> **Brief**
Reproduce the lines from the one containing "od razu poczujesz" through the last line, including both. Leave the pictures out of your answer.

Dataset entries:
+++++

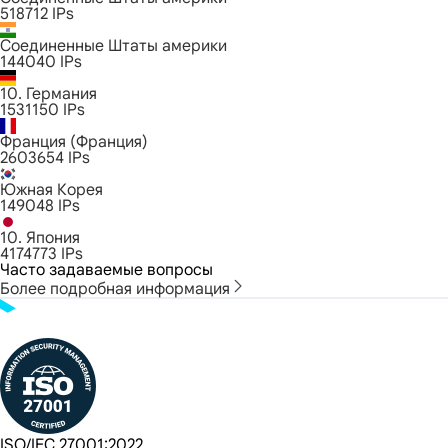
518712
IPs
Соединенные Штаты америки
144040
IPs
10. Германия
1531150
IPs
Франция (Франция)
2603654
IPs
Южная Корея
149048
IPs
10. Япония
4174773
IPs
Часто задаваемые вопросы
Более подробная информация
ISO/IEC 27001:2022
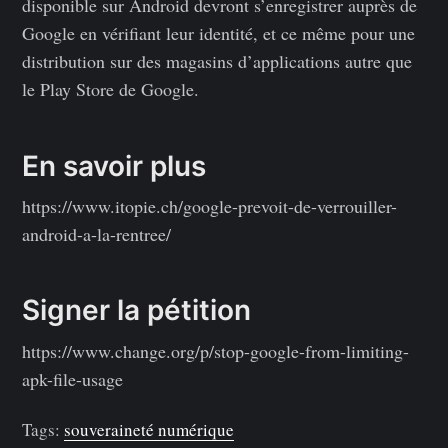
disponible sur Android devront s’enregistrer auprès de
Google en vérifiant leur identité, et ce même pour une
distribution sur des magasins d’applications autre que
le Play Store de Google.
En savoir plus
https://www.itopie.ch/google-prevoit-de-verrouiller-
android-a-la-rentree/
Signer la pétition
https://www.change.org/p/stop-google-from-limiting-
apk-file-usage
Tags:
souveraineté numérique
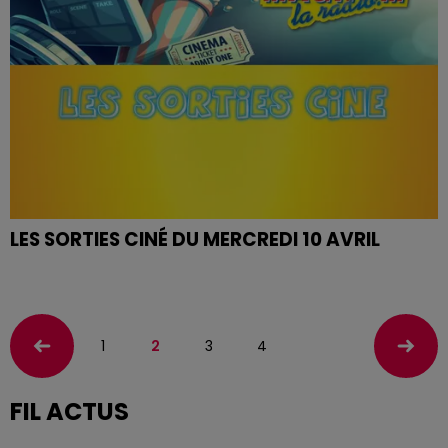
LES SORTIES CINÉ DU MERCREDI 10 AVRIL
1
2
3
4
FIL ACTUS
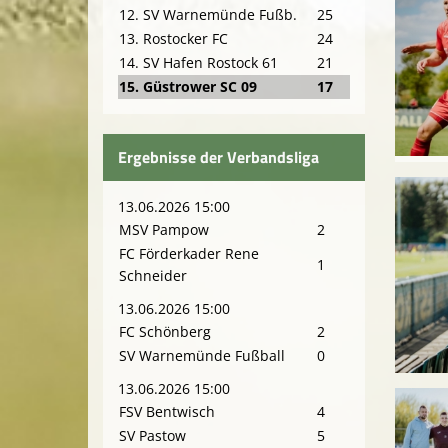
12. SV Warnemünde Fußb.
25
13. Rostocker FC
24
14. SV Hafen Rostock 61
21
15. Güstrower SC 09
17
Ergebnisse der Verbandsliga
13.06.2026 15:00
MSV Pampow
2
FC Förderkader Rene
1
Schneider
13.06.2026 15:00
FC Schönberg
2
SV Warnemünde Fußball
0
13.06.2026 15:00
FSV Bentwisch
4
SV Pastow
5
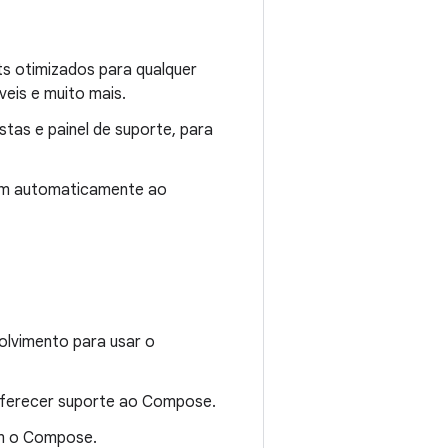
uts otimizados para qualquer
veis e muito mais.
stas e painel de suporte, para
tam automaticamente ao
olvimento para usar o
 oferecer suporte ao Compose.
om o Compose.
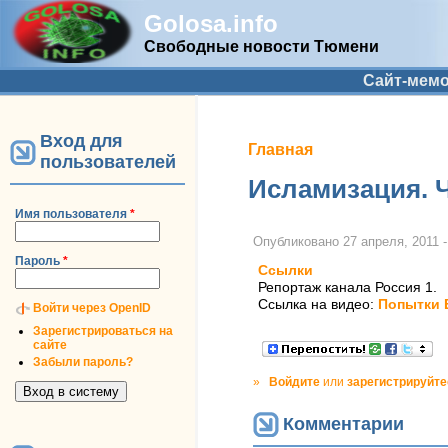
Golosa.info
Свободные новости Тюмени
Дополнительное меню
Сайт-мем
Вход для
Вы здесь
Главная
пользователей
Исламизация. 
Имя пользователя
*
Опубликовано
27 апреля, 2011 -
Пароль
*
Ссылки
Репортаж канала Россия 1.
Ссылка на видео:
Попытки 
Войти через OpenID
Зарегистрироваться на
сайте
Забыли пароль?
»
Войдите
или
зарегистрируйте
Комментарии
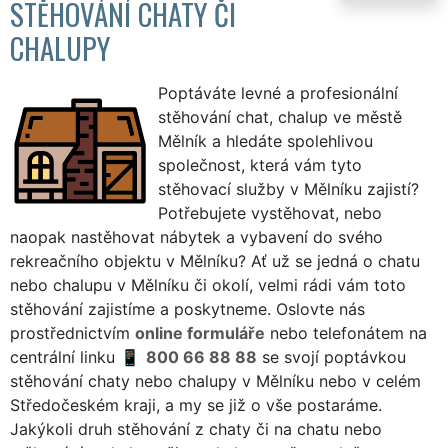
STĚHOVÁNÍ CHATY ČI
CHALUPY
Poptáváte levné a profesionální
stěhování chat, chalup ve městě
Mělník a hledáte spolehlivou
společnost, která vám tyto
stěhovací služby v Mělníku zajistí?
Potřebujete vystěhovat, nebo
naopak nastěhovat nábytek a vybavení do svého
rekreačního objektu v Mělníku? Ať už se jedná o chatu
nebo chalupu v Mělníku či okolí, velmi rádi vám toto
stěhování zajistíme a poskytneme. Oslovte nás
prostřednictvím
online formuláře
nebo telefonátem na
centrální linku
800 66 88 88
se svojí poptávkou
stěhování chaty nebo chalupy v Mělníku nebo v celém
Středočeském kraji, a my se již o vše postaráme.
Jakýkoli druh stěhování z chaty či na chatu nebo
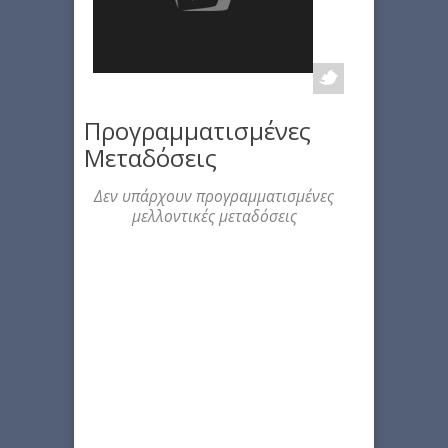
Προγραμματισμένες
Μεταδόσεις
Δεν υπάρχουν προγραμματισμένες
μελλοντικές μεταδόσεις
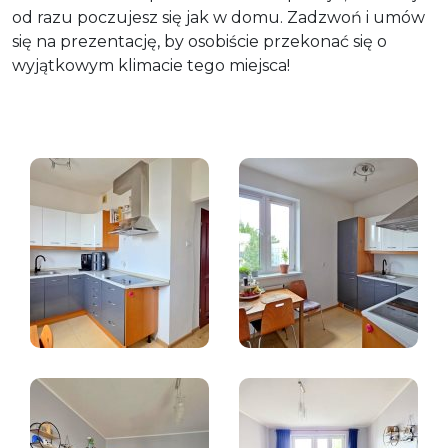
od razu poczujesz się jak w domu. Zadzwoń i umów
się na prezentację, by osobiście przekonać się o
wyjątkowym klimacie tego miejsca!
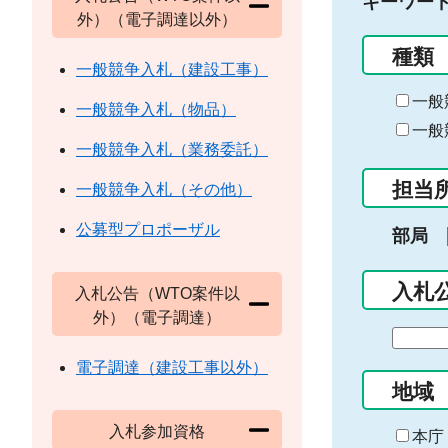
キーワー
外）（電子調達以外）
種類
一般競争入札（建設工事）
一般
一般競争入札（物品）
一般
一般競争入札（業務委託）
担当
一般競争入札（その他）
公募型プロポーザル
部局
入札
入札公告（WTO案件以
外）（電子調達）
期
間
電子調達（建設工事以外）
の
地域
始
入札参加資格
ま
本庁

+++++

> **Completed exercise**
od razu poczujesz się jak w domu. Zadzwoń i umów
się na prezentację, by osobiście przekonać się o
wyjątkowym klimacie tego miejsca!
キーワー
外）（電子調達以外）
種類
一般競争入札（建設工事）
一般
一般競争入札（物品）
一般
一般競争入札（業務委託）
担当
一般競争入札（その他）
公募型プロポーザル
部局
入札
入札公告（WTO案件以
外）（電子調達）
期
間
電子調達（建設工事以外）
の
地域
始
入札参加資格
ま
本庁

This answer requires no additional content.